Task directions >>
In the records below, take the line containing "Bounding box of the small" and every line following it, and write them out exactly.

Material shown >>
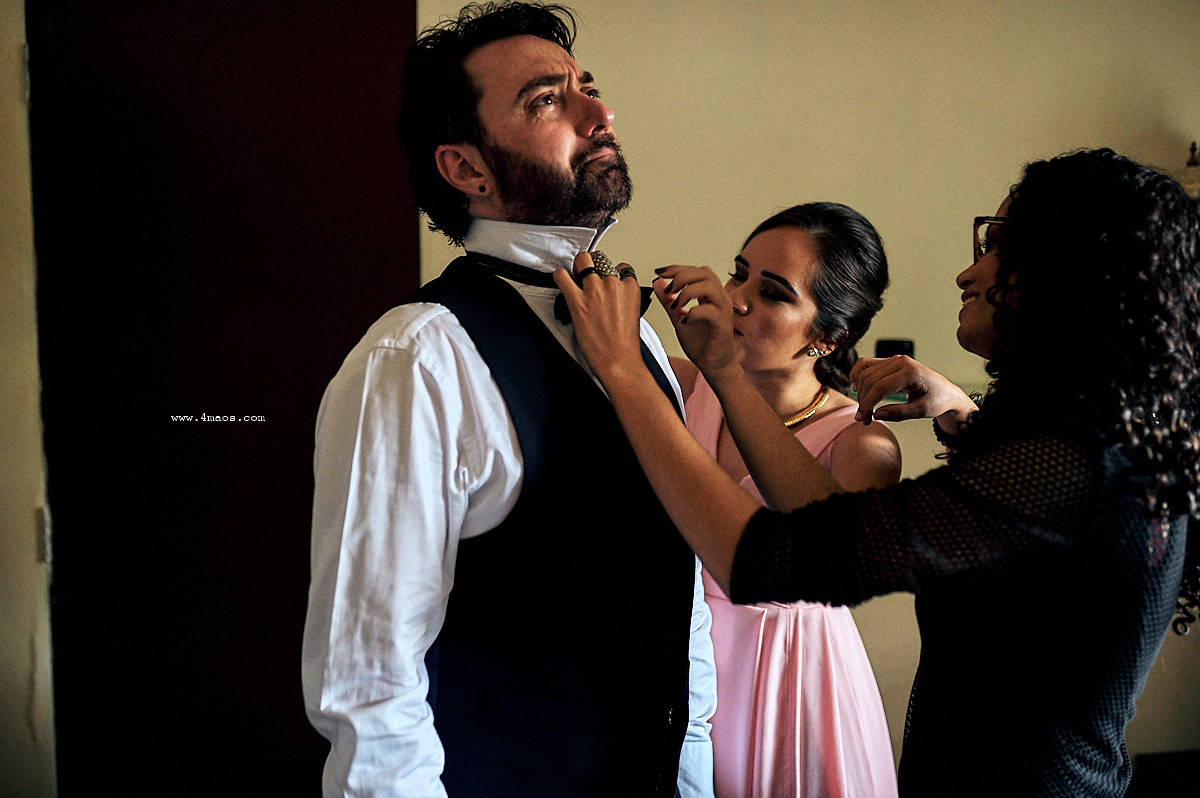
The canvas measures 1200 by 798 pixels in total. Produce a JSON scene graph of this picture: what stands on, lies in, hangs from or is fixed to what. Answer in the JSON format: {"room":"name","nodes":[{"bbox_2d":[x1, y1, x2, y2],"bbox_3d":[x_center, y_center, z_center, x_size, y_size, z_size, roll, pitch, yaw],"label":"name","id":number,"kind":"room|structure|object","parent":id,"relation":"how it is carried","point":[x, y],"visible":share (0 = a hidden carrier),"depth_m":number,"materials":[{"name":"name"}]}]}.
{"room":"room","nodes":[
{"label":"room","id":0,"kind":"room"},
{"bbox_2d":[0,0,58,795],"bbox_3d":[-1.377,-0.088,2.286,0.510,2.556,0.678,-1,7,-7],"label":"left wall","id":1,"kind":"structure","parent":0,"point":[3,150],"depth_m":2.43,"materials":[{"name":"beige paint"}]},
{"bbox_2d":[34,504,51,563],"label":"strike plate","id":2,"kind":"object","parent":1,"relation":"attached to","point":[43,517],"visible":0.32,"depth_m":2.34,"materials":[{"name":"white metal"}]},
{"bbox_2d":[426,0,1199,780],"bbox_3d":[0.875,-0.267,2.932,4.013,2.630,0.156,-1,7,-7],"label":"wall","id":3,"kind":"structure","parent":0,"point":[764,203],"depth_m":2.87,"materials":[{"name":"beige paint"}]},
{"bbox_2d":[26,2,419,797],"bbox_3d":[-0.821,0.017,2.705,0.957,2.251,0.124,-1,7,-7],"label":"door","id":4,"kind":"structure","parent":3,"relation":"in","point":[372,247],"depth_m":2.67,"materials":[{"name":"wood"}]},
{"bbox_2d":[874,338,914,358],"bbox_3d":[0.670,-0.091,2.755,0.092,0.080,0.078,-1,7,-7],"label":"object","id":5,"kind":"object","parent":3,"relation":"attached to","point":[909,352],"visible":0.48,"depth_m":2.72,"materials":[{"name":"black"}]},
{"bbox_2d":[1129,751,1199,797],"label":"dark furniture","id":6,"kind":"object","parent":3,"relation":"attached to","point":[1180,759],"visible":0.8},
{"bbox_2d":[1178,142,1199,197],"bbox_3d":[1.403,-0.527,2.838,0.122,0.166,0.105,-1,7,-7],"label":"figurine","id":7,"kind":"object","parent":3,"relation":"attached to","point":[1191,161],"visible":0.66,"depth_m":2.82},
{"label":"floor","id":8,"kind":"structure","parent":0,"visible":0},
{"bbox_2d":[306,0,728,797],"bbox_3d":[-0.093,0.351,1.582,0.516,1.662,0.586,-1,7,-7],"label":"man","id":9,"kind":"object","parent":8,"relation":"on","point":[578,126],"visible":0.96,"depth_m":1.40},
{"bbox_2d":[654,203,905,795],"bbox_3d":[0.244,0.440,2.089,0.483,1.486,0.651,-1,7,-7],"label":"woman","id":10,"kind":"object","parent":8,"relation":"on","point":[769,247],"visible":0.65,"depth_m":1.89},
{"bbox_2d":[542,154,1199,797],"bbox_3d":[0.347,0.459,1.510,0.638,1.468,0.605,-1,7,-7],"label":"woman","id":11,"kind":"object","parent":8,"relation":"on","point":[1001,271],"visible":0.98,"depth_m":1.29}
]}

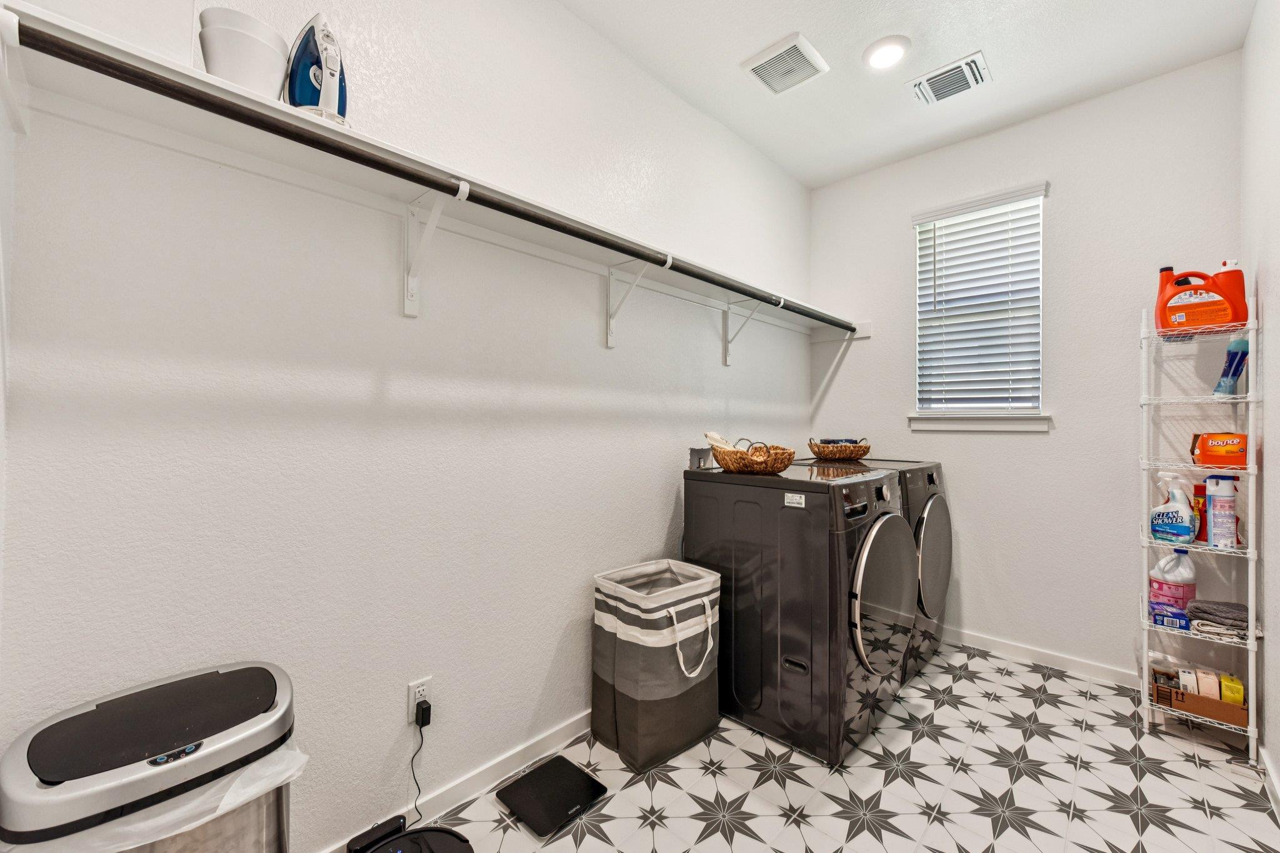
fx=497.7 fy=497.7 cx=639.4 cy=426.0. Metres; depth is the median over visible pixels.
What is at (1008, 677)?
floor
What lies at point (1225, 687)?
yellow box
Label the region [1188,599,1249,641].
folded towel
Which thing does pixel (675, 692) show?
laundry hamper
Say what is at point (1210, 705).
cardboard box
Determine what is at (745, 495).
dryer
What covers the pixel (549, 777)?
bathroom scale
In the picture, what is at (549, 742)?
baseboard
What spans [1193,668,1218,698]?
small box
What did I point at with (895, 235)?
back wall
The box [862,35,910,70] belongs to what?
ceiling light
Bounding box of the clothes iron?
[283,13,349,126]
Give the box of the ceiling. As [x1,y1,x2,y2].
[556,0,1264,190]
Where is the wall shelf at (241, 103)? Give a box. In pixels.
[0,3,858,341]
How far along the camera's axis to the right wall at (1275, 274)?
1.79 m
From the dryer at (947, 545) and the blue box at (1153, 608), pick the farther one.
the dryer at (947, 545)
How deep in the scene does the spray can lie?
1.96 m
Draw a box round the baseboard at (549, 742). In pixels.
[320,710,592,852]
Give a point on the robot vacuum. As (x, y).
(399, 839)
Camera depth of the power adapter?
1.50 m
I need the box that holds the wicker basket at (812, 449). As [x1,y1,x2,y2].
[806,436,871,460]
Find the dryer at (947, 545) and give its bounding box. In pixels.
[806,456,951,685]
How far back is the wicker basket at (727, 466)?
2.12 m
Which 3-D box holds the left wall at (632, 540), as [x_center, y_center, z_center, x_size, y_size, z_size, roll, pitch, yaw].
[-0.098,-0.192,2.216,0.141,2.817,3.759,0,0,44]
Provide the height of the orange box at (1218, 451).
0.127 m
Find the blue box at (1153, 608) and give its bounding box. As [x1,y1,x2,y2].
[1149,600,1190,630]
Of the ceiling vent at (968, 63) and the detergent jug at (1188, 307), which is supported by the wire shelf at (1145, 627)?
the detergent jug at (1188, 307)
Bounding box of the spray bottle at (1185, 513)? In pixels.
[1149,471,1196,543]
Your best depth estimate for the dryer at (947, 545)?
2.45 m
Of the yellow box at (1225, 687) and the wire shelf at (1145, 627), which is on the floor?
the wire shelf at (1145, 627)
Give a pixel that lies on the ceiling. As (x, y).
(772, 33)
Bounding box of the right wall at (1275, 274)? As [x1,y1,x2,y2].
[1240,0,1279,796]
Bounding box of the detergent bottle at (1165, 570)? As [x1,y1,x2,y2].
[1149,550,1196,610]
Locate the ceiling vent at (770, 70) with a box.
[740,31,828,93]
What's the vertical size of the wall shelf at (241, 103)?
0.225 m
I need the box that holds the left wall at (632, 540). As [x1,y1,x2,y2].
[0,0,813,852]
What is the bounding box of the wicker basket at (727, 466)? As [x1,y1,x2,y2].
[710,435,795,473]
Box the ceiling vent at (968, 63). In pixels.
[908,50,990,105]
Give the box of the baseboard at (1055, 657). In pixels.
[945,627,1142,688]
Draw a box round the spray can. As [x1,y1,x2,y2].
[1203,472,1239,547]
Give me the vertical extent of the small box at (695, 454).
0.102 m
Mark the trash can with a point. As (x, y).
(161, 744)
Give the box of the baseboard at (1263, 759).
[1259,745,1279,819]
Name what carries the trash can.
on the floor
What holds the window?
in the back wall at (895, 235)
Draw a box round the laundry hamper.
[591,558,721,769]
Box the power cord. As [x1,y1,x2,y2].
[408,703,429,821]
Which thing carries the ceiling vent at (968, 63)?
attached to the ceiling
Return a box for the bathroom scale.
[496,755,606,836]
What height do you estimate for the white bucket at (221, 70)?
0.191 m
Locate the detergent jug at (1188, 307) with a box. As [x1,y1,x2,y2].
[1155,265,1246,335]
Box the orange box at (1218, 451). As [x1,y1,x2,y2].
[1190,432,1248,467]
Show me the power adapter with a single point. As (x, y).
(427, 707)
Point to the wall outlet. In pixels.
(412, 702)
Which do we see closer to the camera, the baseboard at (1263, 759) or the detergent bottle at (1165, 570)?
the baseboard at (1263, 759)
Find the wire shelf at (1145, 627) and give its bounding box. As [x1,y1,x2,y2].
[1138,293,1261,755]
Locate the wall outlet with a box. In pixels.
[406,676,431,722]
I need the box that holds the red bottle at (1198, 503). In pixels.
[1191,481,1206,541]
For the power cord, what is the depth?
1.52 m
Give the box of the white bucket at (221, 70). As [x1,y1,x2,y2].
[196,6,288,99]
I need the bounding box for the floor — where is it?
[360,640,1279,852]
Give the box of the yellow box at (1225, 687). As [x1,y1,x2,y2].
[1218,673,1244,705]
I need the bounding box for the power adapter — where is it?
[414,697,432,726]
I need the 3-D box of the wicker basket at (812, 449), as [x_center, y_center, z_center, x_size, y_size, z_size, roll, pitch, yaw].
[1.176,0.129,2.941,0.351,0.126,0.369,0,0,44]
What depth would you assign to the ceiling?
2.18 m
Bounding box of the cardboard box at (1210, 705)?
[1150,667,1248,726]
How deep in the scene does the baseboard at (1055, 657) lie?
2.54 m
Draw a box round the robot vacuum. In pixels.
[346,815,475,852]
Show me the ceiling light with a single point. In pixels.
(895, 53)
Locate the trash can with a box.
[0,660,303,852]
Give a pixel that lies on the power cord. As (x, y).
(422, 737)
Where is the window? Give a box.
[910,180,1049,425]
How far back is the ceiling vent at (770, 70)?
2.21 m
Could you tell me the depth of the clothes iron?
1.17 m
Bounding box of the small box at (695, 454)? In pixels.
[688,446,712,469]
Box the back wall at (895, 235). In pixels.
[808,52,1244,688]
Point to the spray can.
(1218, 500)
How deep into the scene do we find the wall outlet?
1.51 m
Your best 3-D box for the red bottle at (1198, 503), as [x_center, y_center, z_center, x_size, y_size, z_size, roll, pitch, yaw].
[2.336,0.359,2.076,0.065,0.228,0.068,0,0,44]
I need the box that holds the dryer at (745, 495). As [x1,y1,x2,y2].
[685,458,915,764]
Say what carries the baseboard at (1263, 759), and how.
attached to the right wall at (1275, 274)
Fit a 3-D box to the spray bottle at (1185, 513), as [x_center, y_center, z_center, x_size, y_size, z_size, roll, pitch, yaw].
[2.211,0.336,2.070,0.157,0.291,0.082,0,0,44]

Result of the task >>
Bounding box of the small box at (695, 454)? In pixels.
[688,446,712,469]
Box the back wall at (895, 235). In pixels.
[808,52,1244,688]
Point to the spray can.
(1218, 500)
How deep into the scene do we find the wall outlet?
1.51 m
Your best 3-D box for the red bottle at (1198, 503), as [x_center, y_center, z_center, x_size, y_size, z_size, roll, pitch, yaw].
[2.336,0.359,2.076,0.065,0.228,0.068,0,0,44]
I need the box that holds the dryer at (745, 495). As [x1,y1,x2,y2].
[685,458,915,764]
Say what carries the baseboard at (1263, 759), and how.
attached to the right wall at (1275, 274)
Fit a 3-D box to the spray bottle at (1185, 513), as [x_center, y_center, z_center, x_size, y_size, z_size, roll, pitch, yaw].
[2.211,0.336,2.070,0.157,0.291,0.082,0,0,44]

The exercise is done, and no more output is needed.